──────── Metin bölümü ────────
TKP Genel Sekreteri Okuyan: "Siyaset sosyal medya başında, televizyon başında yapılmaz"

(ANKARA)- Türkiye Komünist Partisi (TKP), 1 Mayıs Emek ve Dayanışma Günü'nde 30 ilde yürüyüş düzenledi. İstanbul'daki kutlamalarda konuşan TKP Genel Sekreteri Kemal Okuyan, "Her şeyi devletleştirmek zorundayız. Emeğin siyasi iktidara el koymasının koşulu siyaset yapmaktan geçer. Siyaset sosyal medya başında, televizyon başında yapılmaz. Siyaset sokakta, fabrikada, okulda düzene meydan okuyarak yapılır. İşçiler partiye, parti iktidara. İşte bu kararlılıkla gerçek bir işçi sınıfı bayramını kutlayacağımız sosyalist Türkiye için yaşasın devrim, yaşasın sosyalizm" dedi.
────────
*Görev A:* Haberde TKP'nin 1 Mayıs'ta kaç ilde yürüyüş düzenlediği yazıyor?
*Görev B:* Haberdeki konuşmaya göre Okuyan siyaset yapmayı neden gerekli görüyor ve siyasetin nerede yapılması gerektiğini söylüyor? Kısaca anlatın.
──────── Veri içeriği ────────
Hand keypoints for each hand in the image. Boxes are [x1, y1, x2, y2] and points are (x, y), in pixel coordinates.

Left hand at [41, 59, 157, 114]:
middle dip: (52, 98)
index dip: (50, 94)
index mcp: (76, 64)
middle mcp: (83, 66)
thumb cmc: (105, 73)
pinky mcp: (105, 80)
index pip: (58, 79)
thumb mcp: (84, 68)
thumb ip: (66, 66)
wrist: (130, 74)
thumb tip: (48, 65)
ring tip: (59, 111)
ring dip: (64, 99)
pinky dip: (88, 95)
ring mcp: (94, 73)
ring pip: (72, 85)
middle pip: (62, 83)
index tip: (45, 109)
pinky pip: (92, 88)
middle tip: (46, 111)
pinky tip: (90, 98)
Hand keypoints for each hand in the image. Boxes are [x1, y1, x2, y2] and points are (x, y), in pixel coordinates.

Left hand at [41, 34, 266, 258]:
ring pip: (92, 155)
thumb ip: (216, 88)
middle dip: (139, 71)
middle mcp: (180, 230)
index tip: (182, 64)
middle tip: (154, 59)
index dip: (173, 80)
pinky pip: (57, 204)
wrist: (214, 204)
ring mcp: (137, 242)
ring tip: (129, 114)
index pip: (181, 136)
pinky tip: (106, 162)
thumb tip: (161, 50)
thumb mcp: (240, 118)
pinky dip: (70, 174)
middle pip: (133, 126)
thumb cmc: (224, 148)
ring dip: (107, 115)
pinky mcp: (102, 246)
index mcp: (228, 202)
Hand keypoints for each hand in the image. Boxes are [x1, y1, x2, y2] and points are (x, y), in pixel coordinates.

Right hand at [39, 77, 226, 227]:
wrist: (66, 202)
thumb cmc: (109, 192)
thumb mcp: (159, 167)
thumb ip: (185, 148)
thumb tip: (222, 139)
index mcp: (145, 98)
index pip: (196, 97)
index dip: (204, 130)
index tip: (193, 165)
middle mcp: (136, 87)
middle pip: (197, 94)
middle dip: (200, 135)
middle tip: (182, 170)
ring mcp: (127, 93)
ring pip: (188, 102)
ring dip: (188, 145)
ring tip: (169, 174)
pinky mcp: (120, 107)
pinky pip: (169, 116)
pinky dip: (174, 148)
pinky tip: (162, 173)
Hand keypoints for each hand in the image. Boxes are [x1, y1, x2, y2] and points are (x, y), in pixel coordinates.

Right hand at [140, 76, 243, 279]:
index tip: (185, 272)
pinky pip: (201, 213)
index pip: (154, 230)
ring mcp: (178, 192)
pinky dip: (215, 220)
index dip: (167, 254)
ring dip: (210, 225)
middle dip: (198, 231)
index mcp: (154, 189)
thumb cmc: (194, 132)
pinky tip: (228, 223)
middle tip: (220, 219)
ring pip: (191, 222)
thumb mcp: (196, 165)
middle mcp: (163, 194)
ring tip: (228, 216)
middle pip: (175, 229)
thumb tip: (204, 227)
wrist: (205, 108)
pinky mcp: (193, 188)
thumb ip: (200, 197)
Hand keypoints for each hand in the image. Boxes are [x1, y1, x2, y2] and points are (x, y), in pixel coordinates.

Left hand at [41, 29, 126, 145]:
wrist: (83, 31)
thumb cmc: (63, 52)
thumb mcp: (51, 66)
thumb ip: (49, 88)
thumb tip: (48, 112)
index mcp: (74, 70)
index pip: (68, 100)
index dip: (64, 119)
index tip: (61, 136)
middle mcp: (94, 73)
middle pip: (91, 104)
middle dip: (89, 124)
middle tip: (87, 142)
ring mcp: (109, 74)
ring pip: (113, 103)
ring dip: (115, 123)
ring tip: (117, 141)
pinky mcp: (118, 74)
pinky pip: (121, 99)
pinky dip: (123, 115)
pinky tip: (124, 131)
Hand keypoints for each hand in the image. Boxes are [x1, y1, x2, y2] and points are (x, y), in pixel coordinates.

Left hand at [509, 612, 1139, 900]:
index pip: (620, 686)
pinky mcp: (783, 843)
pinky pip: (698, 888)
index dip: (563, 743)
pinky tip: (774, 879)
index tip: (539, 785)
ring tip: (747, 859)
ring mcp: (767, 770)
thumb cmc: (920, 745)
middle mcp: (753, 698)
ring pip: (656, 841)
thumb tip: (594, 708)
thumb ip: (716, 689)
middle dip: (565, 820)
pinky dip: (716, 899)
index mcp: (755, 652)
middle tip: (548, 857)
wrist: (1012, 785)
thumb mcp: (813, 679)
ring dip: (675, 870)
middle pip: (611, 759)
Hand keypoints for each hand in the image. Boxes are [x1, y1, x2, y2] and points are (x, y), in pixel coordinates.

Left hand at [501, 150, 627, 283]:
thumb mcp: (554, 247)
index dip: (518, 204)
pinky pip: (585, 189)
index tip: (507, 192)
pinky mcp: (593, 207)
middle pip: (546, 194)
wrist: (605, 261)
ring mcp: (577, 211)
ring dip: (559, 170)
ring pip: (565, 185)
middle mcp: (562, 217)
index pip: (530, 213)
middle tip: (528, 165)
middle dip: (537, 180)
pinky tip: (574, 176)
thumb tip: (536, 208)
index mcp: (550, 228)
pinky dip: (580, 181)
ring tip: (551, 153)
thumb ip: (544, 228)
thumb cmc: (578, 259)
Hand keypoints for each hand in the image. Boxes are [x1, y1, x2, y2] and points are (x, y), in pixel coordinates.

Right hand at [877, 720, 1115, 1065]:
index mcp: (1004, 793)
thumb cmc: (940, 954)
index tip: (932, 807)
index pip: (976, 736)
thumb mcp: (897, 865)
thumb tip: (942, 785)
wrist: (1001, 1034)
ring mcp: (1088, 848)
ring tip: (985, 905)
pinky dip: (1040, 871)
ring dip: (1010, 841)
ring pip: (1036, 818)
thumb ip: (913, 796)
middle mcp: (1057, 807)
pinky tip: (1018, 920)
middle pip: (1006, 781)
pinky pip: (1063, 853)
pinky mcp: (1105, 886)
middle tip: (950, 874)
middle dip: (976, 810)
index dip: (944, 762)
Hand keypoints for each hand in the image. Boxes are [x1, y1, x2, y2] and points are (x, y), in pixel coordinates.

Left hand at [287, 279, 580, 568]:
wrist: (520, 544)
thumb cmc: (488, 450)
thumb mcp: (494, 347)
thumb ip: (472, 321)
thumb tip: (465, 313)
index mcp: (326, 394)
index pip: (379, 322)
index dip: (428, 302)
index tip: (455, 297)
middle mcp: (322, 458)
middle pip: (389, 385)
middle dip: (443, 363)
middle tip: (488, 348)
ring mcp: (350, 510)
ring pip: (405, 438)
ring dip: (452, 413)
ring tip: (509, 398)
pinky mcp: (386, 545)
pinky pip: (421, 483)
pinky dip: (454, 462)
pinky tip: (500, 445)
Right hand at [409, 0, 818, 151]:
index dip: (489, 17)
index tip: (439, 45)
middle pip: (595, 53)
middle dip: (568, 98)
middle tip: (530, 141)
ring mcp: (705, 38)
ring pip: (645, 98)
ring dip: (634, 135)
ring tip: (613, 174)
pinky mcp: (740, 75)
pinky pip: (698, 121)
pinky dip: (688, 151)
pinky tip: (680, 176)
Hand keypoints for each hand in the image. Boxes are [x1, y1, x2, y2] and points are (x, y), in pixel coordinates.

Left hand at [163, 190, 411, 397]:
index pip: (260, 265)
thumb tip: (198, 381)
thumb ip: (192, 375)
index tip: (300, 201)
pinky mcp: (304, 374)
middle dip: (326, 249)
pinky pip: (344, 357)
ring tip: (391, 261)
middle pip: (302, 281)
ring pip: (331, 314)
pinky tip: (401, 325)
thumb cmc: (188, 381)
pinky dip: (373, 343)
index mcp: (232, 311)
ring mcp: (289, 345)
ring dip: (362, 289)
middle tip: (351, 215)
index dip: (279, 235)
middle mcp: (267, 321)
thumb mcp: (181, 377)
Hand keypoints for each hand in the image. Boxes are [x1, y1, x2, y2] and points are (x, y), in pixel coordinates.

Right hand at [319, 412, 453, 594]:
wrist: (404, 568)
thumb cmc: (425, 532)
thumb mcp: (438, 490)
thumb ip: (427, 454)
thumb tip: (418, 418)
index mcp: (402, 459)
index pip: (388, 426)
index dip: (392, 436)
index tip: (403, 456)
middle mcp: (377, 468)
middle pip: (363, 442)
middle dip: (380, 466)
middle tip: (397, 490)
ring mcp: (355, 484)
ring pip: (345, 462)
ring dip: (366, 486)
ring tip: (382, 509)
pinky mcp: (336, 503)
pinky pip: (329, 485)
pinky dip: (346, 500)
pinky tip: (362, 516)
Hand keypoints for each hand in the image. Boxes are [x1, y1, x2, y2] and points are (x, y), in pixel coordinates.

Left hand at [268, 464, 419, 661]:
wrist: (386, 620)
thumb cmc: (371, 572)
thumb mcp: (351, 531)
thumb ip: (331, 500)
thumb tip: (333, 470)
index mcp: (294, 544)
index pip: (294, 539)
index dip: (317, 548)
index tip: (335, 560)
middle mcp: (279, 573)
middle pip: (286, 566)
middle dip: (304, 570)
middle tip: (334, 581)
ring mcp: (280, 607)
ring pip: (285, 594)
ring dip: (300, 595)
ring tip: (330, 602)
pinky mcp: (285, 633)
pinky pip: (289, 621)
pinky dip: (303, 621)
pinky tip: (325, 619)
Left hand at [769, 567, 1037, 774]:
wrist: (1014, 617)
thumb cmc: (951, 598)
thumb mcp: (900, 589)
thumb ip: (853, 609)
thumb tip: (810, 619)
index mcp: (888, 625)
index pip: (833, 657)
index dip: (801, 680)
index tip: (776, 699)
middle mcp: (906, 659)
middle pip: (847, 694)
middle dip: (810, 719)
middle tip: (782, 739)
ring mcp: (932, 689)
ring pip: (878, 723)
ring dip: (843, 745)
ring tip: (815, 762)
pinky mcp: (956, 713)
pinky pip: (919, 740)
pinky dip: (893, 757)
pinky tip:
────────
*Cevap A:* 30 ilde.

*Cevap B:* Okuyan'a göre emeğin siyasi iktidarı ele geçirmesinin koşulu siyaset yapmaktır. Ona göre siyaset sosyal medya ya da televizyon başında yapılmaz. Siyaset sokakta, fabrikada ve okulda, düzene meydan okuyarak yapılır.